Getting Along

Tom Sedoric

ONE OUT OF SIX of our nation’s children lives in a blended family, with 40% of today’s marriages defined as blended, meaning that one or both spouses had been previously married. I live in one of those blended households.

Three decades ago, the data on children from “broken families” weren’t encouraging. I can happily debunk that early data, which didn’t give our family much hope. My two exceptional stepchildren, and our biological daughter, are all productive and contributing adults. Thirty years after we married, Barb and I often reflect on our good fortune.

Still, what families—blended or not—don’t know is whether the children will get along and behave after the parents pass on. Is there a clear estate plan in place, are the beneficiaries aware of their parents’ wishes and will they be honored? Have the parents sat down and described their expectations in honoring their wishes for property, assets and personal effects? I would encourage you to do so.

Rick Connor, a frequent contributor to this site, recently reflected on his legacy and contribution. As a fellow aging boomer with his 70th birthday under his belt, I can happily empathize. Professionally, I know of too many circumstances where wishes have not been clearly stated, estate plans left unattended, and feuds or skirmishes have arisen over money or possessions.

I even know of one family where a half-brother openly extorted funds from his half-siblings, despite the estate plan created by the departed generation.

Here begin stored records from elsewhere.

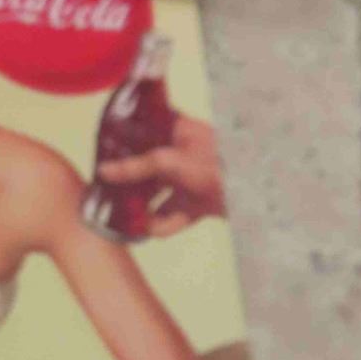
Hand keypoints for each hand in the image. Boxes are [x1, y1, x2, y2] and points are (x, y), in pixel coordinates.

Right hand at [97, 113, 224, 236]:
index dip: (128, 137)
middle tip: (110, 189)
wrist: (254, 195)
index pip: (149, 128)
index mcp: (181, 131)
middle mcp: (184, 154)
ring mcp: (192, 179)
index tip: (106, 147)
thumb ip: (137, 167)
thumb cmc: (218, 165)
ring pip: (159, 193)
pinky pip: (174, 215)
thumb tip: (106, 171)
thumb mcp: (170, 161)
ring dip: (145, 208)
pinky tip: (152, 231)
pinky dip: (163, 225)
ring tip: (128, 217)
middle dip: (132, 181)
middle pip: (149, 165)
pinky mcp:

Money and possessions often bring out the worst in people, when the circumstances should bring out the best.

Are Barb’s and my wishes clearly stated and memorialized? We think so, and we expect our offspring and blended family to “play nicely in the sandbox” when we’re gone. Are there any guarantees? No. But we did include a provision in our estate documents that, if anyone questions our intent, he or she runs the risk of losing out on any inheritance. And while we’re still around, perhaps for a decade or two longer, we’ll continue to make clear our expectations for when we’re not here.

If you’re a member of this blended demographic, I encourage you to take the time to plan, memorialize and discuss your plans. That way, you’re less likely to leave a mess when you become a memory on the wall.